Recep Tayyip Erdogan hat es im Kampf um die türkische Präsidentschaft mit zwei hartnäckigen Gegnern zu tun. Der eine ist Kemal Kilicdaroglu - der Oppositionskandidat, der in Umfragen vorne liegt. Der andere ist die extrem hohe Inflation.

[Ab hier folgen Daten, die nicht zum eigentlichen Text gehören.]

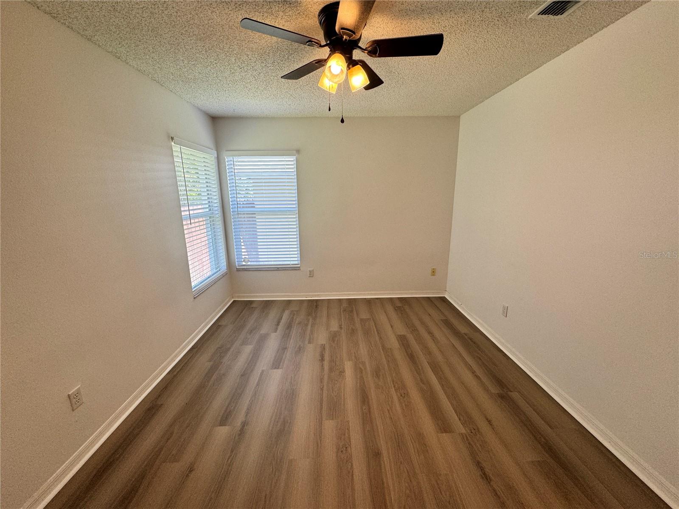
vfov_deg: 85.7
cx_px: 340
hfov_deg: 102.1
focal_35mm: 14
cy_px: 254
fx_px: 275
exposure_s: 1/120
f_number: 2.2
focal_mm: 2.22
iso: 100
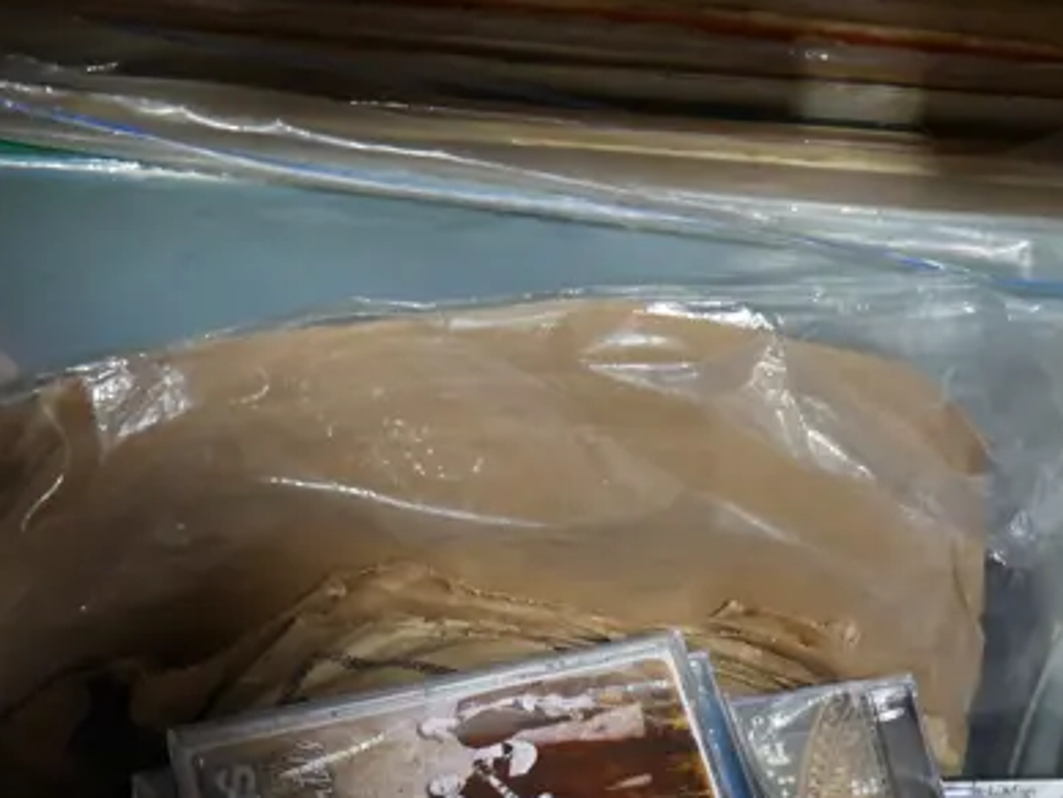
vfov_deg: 11.0
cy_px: 994
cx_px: 666
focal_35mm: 132
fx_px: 4054
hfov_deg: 14.9
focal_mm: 25
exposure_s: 1/60
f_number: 5.3
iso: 640
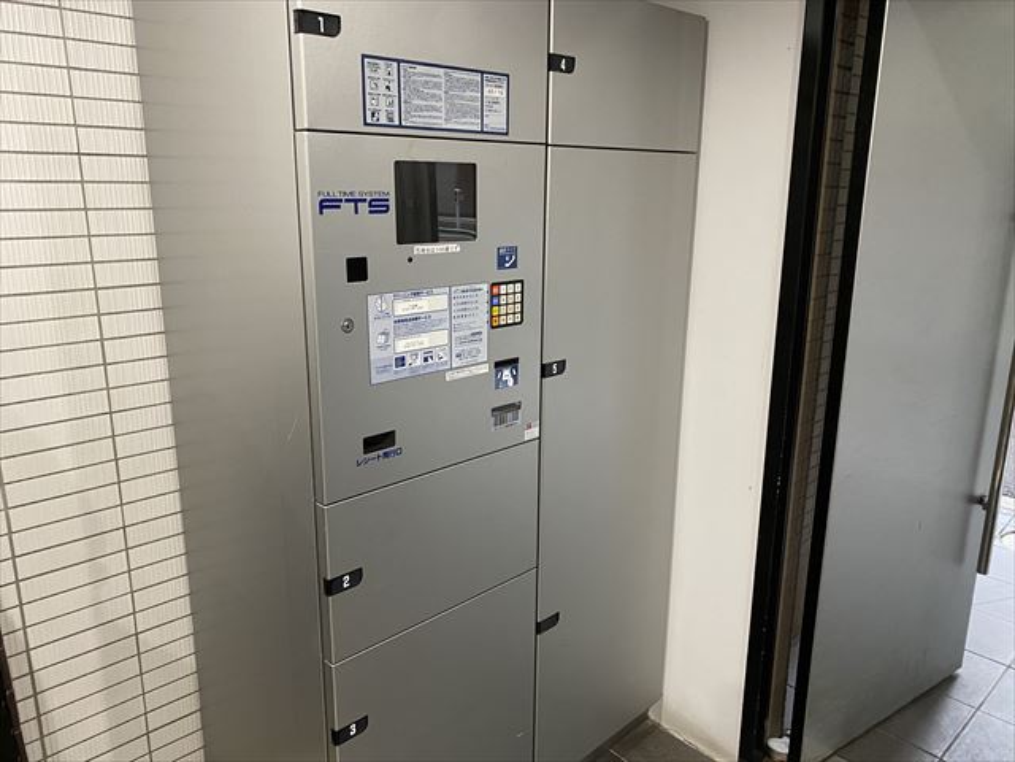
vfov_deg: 53.1
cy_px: 381
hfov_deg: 67.3
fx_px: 762
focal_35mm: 26
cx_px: 508
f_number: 1.8
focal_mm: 4.25
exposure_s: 1/50
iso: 250
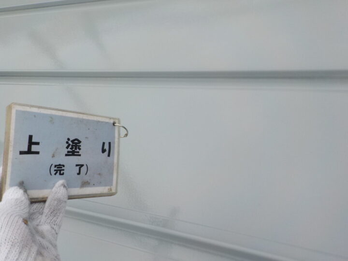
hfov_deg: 60.0
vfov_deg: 46.8
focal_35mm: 30
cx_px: 174
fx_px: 302
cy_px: 130
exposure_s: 1/1000
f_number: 3.3
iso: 125
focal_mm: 4.1
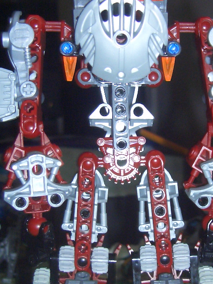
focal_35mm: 77
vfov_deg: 25.3
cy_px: 159
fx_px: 632
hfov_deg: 19.1
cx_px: 129
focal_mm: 8
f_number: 2.8
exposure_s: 1/60
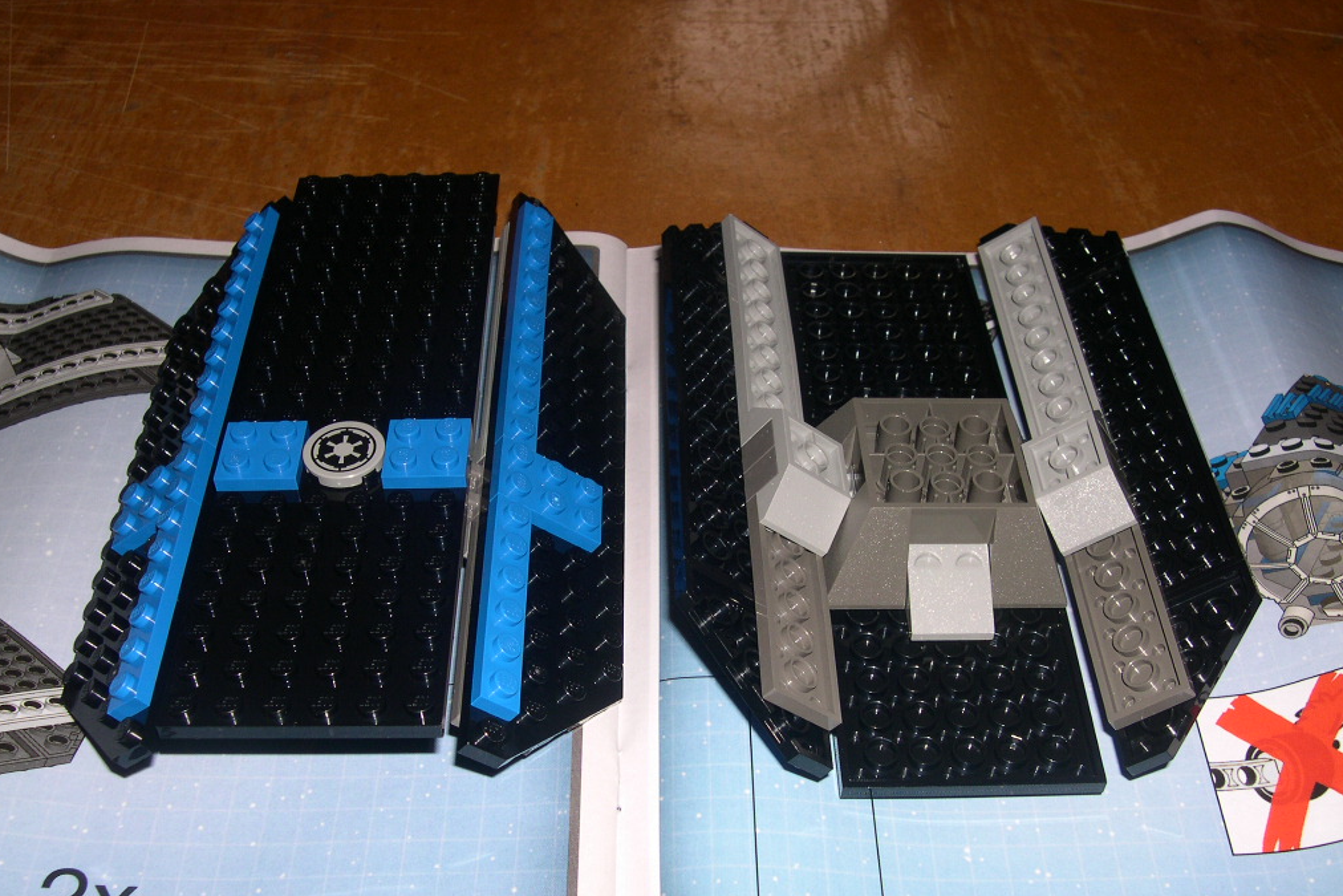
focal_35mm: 40
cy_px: 504
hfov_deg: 48.5
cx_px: 665
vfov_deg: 33.4
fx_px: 1492
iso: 100
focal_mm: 8
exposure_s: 1/60
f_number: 7.6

Erdogan drohen die Konsequenzen seiner auf Pump finanzierten und auf billiges Geld setzenden Wirtschaftspolitik um die Ohren zu fliegen. "In der Vergangenheit konnte Erdogan seinen Anhängern viel bieten, aber die Wirtschaftskrise hat ihm geschadet", sagt Seda Demiralp, Vorsitzende der Abteilung für internationale Beziehungen an der Isik-Universität in Istanbul. "Seine Anhänger mögen ihn immer noch, sie lieben ihn sogar. Aber sie sind unglücklich darüber, dass sie den Preis dafür zahlen müssen." Viele Wähler machen Erdogan für die wirtschaftliche Misere im Land verantwortlich - und das könnte Erdogan bei der morgigen Wahl die entscheidenden Stimmen kosten.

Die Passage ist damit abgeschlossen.